--- TASK GOAL ---
Turn every line of the rows below into a numbered list, skipping blank lines. Omit the pictures from your list.

(Images of plotted data)
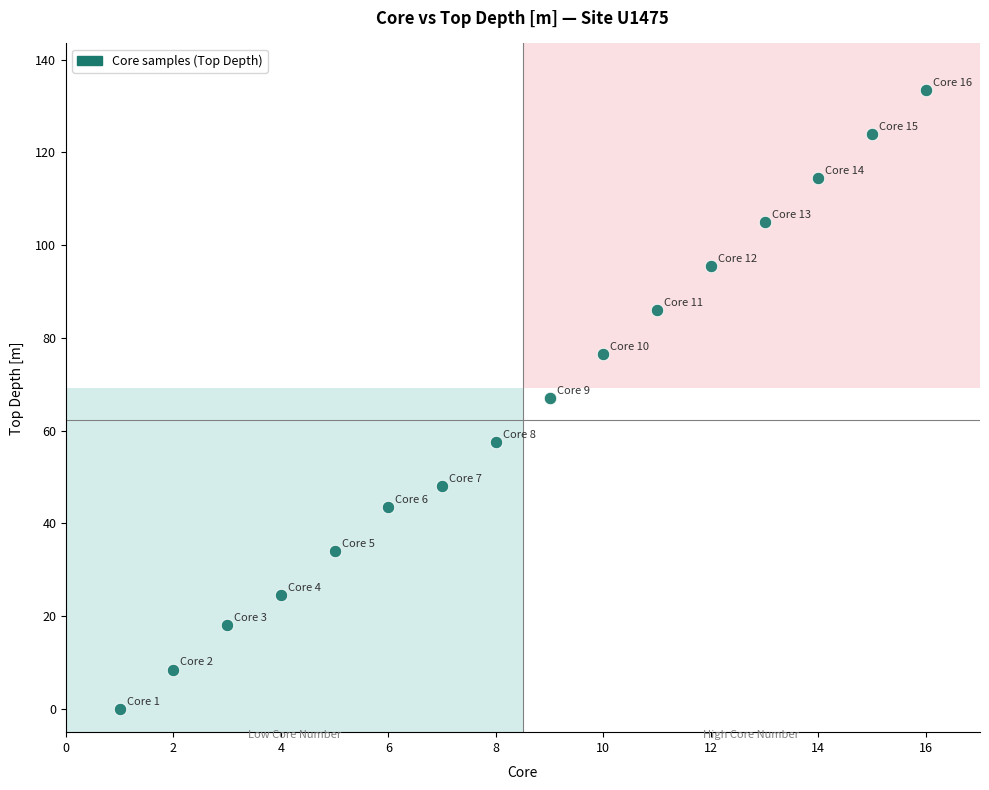

What is the range of X values (max minus min)?

15.0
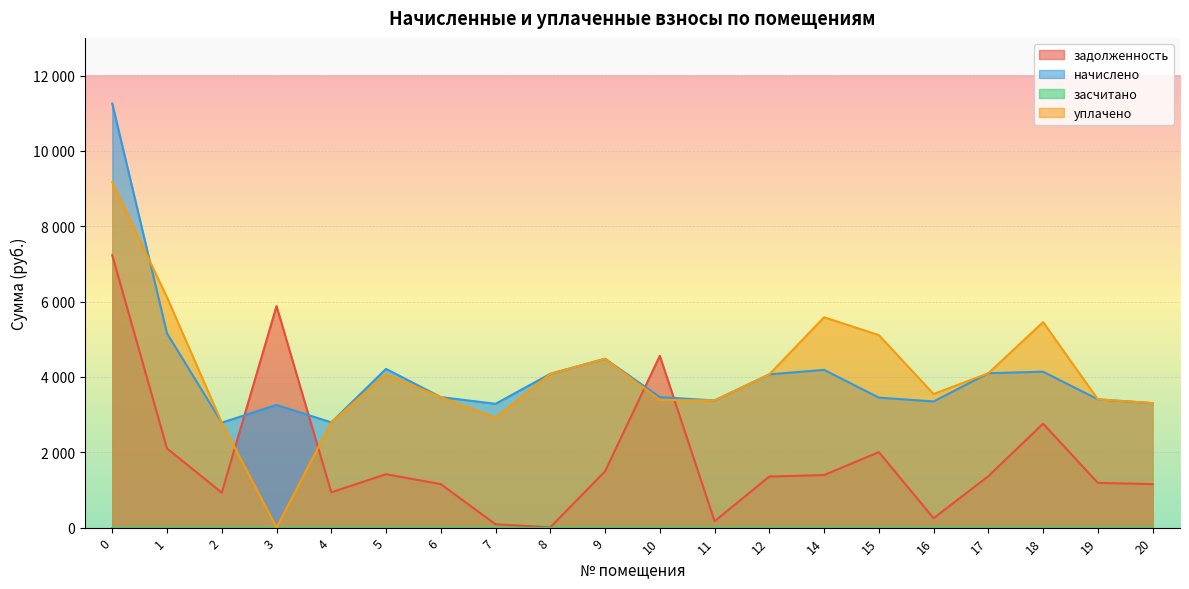

Rank the series at 2 from lowest to highest value.

задолженность, начислено, уплачено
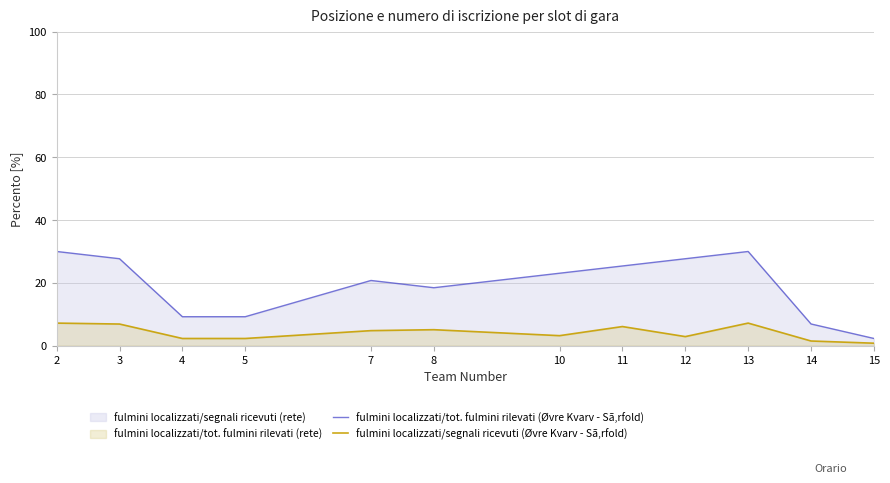

Is it true that fulmini localizzati/segnali ricevuti (Øvre Kvarv - Sã‚rfold) equals 7.2 at 2?

True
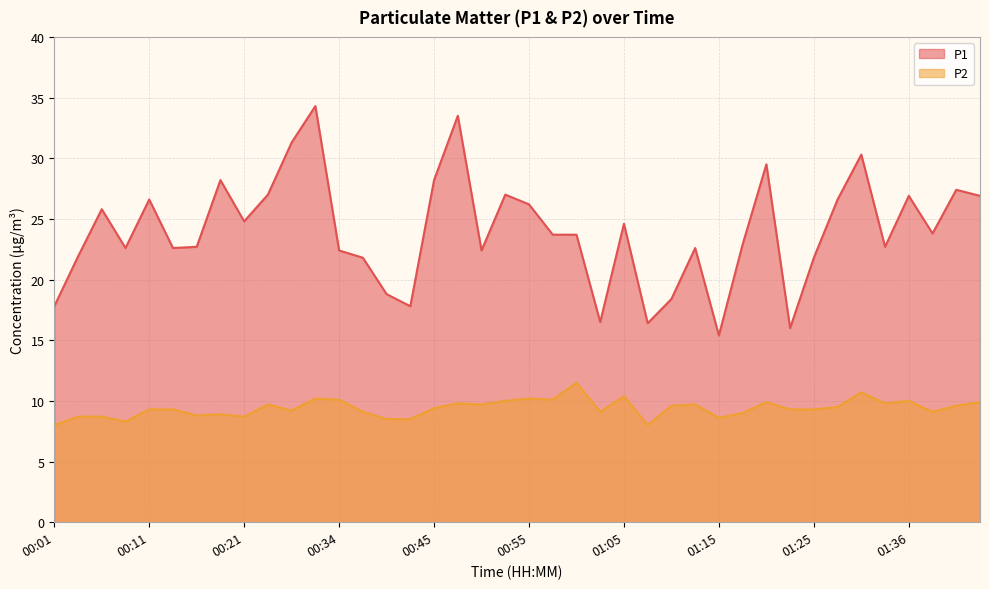

True or false: P2 and P1 intersect in this chart.

False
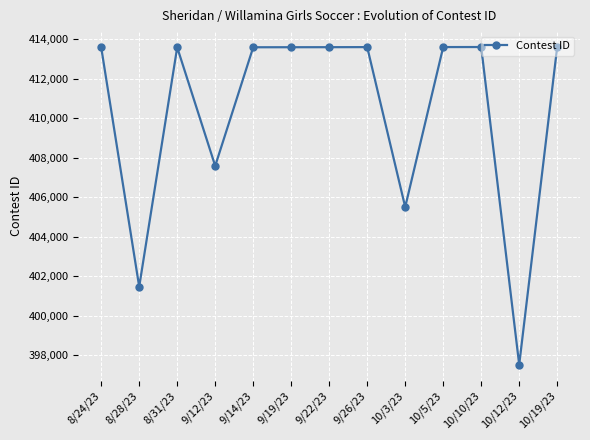

The chart shows a value of 413597 at 10/5/23. True or false?

True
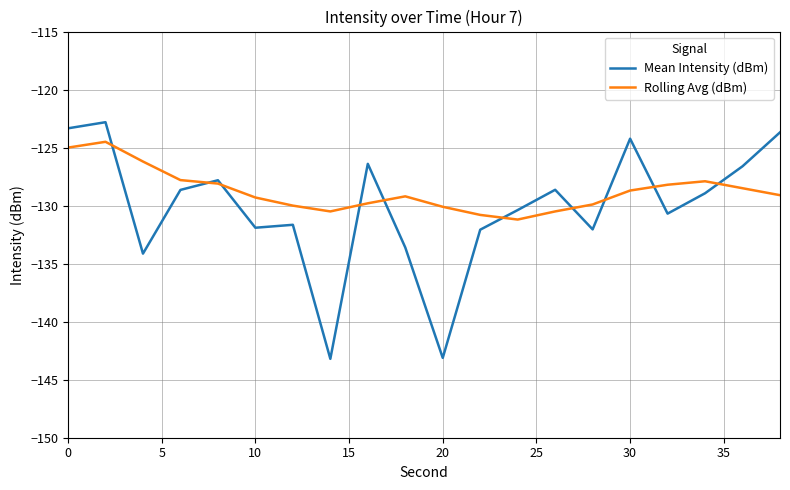

After their last crossing, which series has the higher values: Mean Intensity (dBm) or Rolling Avg (dBm)?

Mean Intensity (dBm)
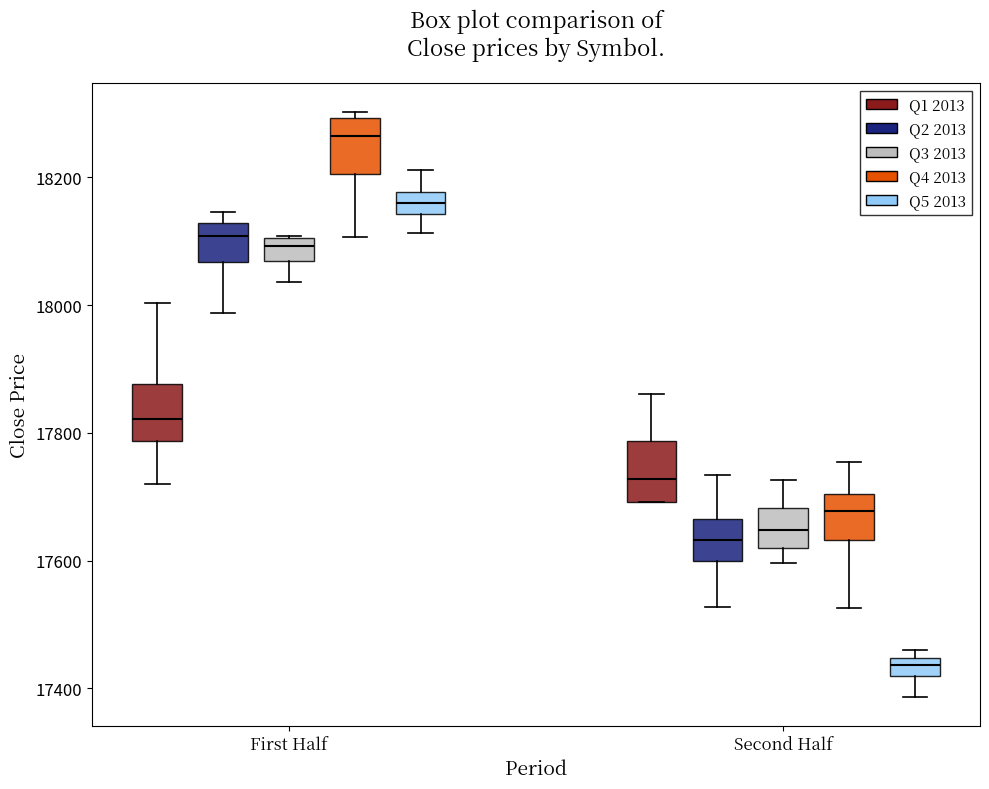

Which box has the lowest median line?

Second Half (Q5 2013)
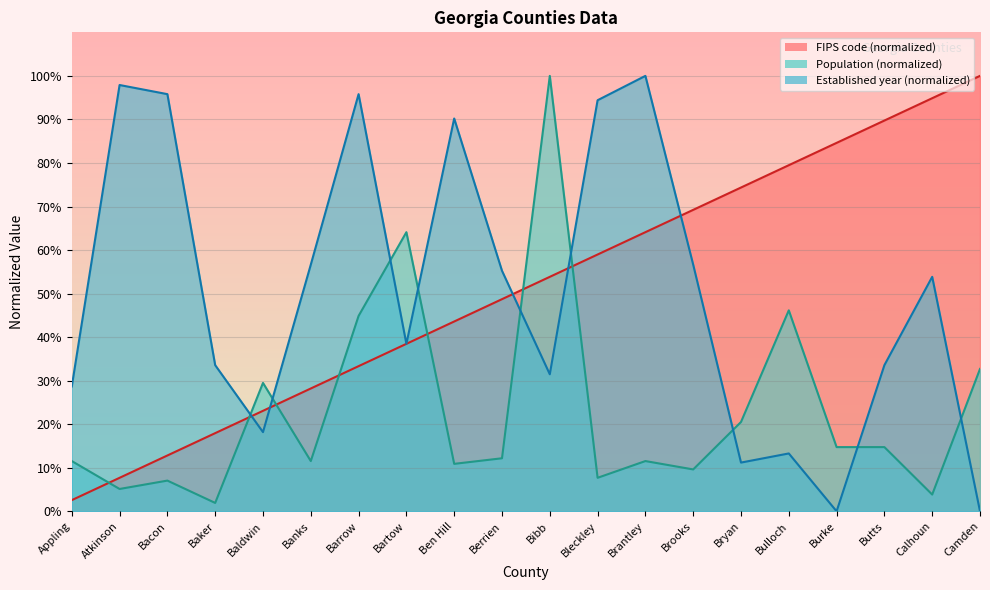

The value of FIPS code at Berrien is 48.7. True or false?

True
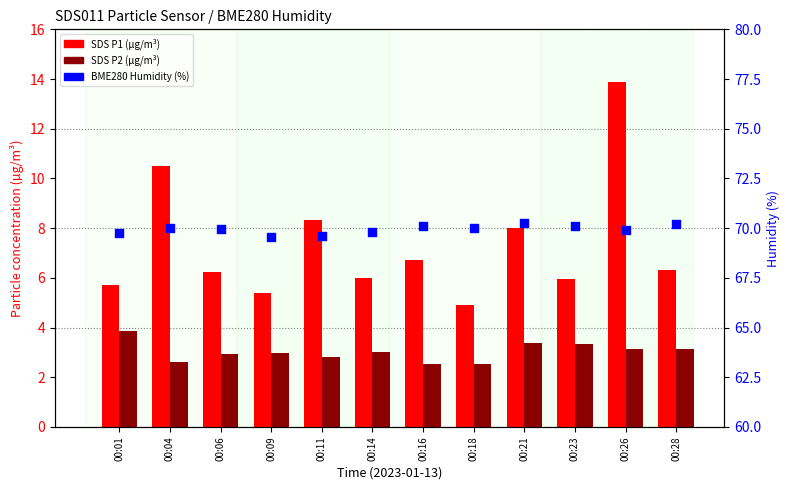

What are all the series names shown in the legend?

SDS P1 (µg/m³), SDS P2 (µg/m³), BME280 Humidity (%)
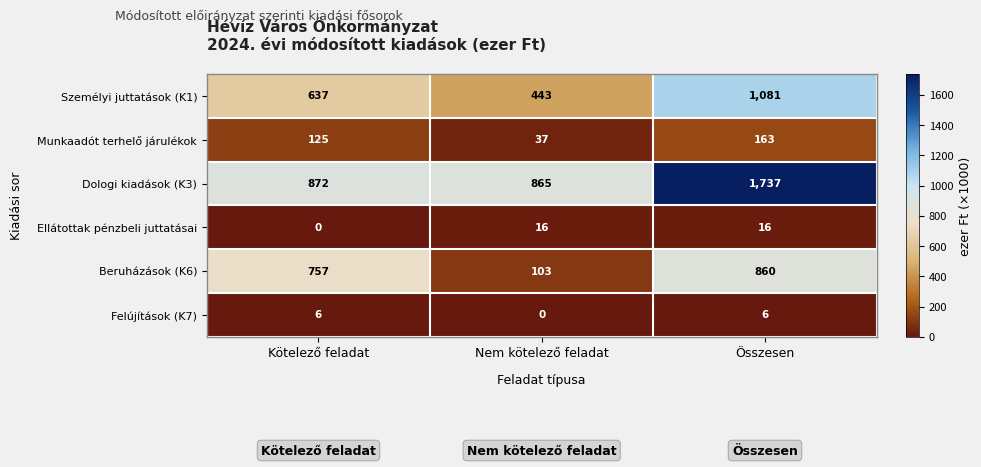

Which series has the largest total across all categories?

Dologi kiadások (K3)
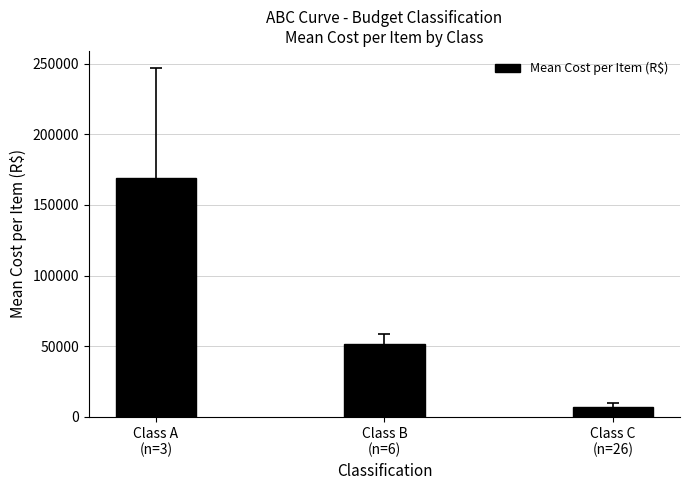

What is the change in value from Class A
(n=3) to Class C
(n=26)?

-161936.1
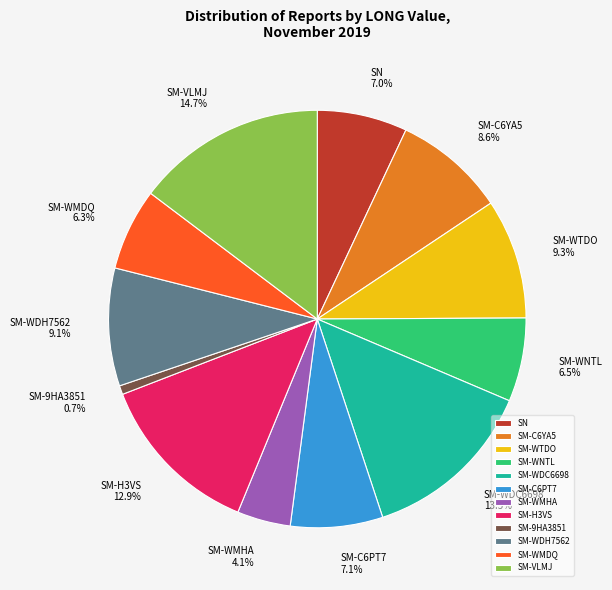

Is the sum of SN and SM-9HA3851 greater than half?

No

--- WRITTEN REPLY ---
1. What is the range of X values (max minus min)?
2. 15.0
3. Rank the series at 2 from lowest to highest value.
4. задолженность, начислено, уплачено
5. Is it true that fulmini localizzati/segnali ricevuti (Øvre Kvarv - Sã‚rfold) equals 7.2 at 2?
6. True
7. True or false: P2 and P1 intersect in this chart.
8. False
9. The chart shows a value of 413597 at 10/5/23. True or false?
10. True
11. After their last crossing, which series has the higher values: Mean Intensity (dBm) or Rolling Avg (dBm)?
12. Mean Intensity (dBm)
13. Which box has the lowest median line?
14. Second Half (Q5 2013)
15. The value of FIPS code at Berrien is 48.7. True or false?
16. True
17. What are all the series names shown in the legend?
18. SDS P1 (µg/m³), SDS P2 (µg/m³), BME280 Humidity (%)
19. Which series has the largest total across all categories?
20. Dologi kiadások (K3)
21. What is the change in value from Class A
22. (n=3) to Class C
23. (n=26)?
24. -161936.1
25. Is the sum of SN and SM-9HA3851 greater than half?
26. No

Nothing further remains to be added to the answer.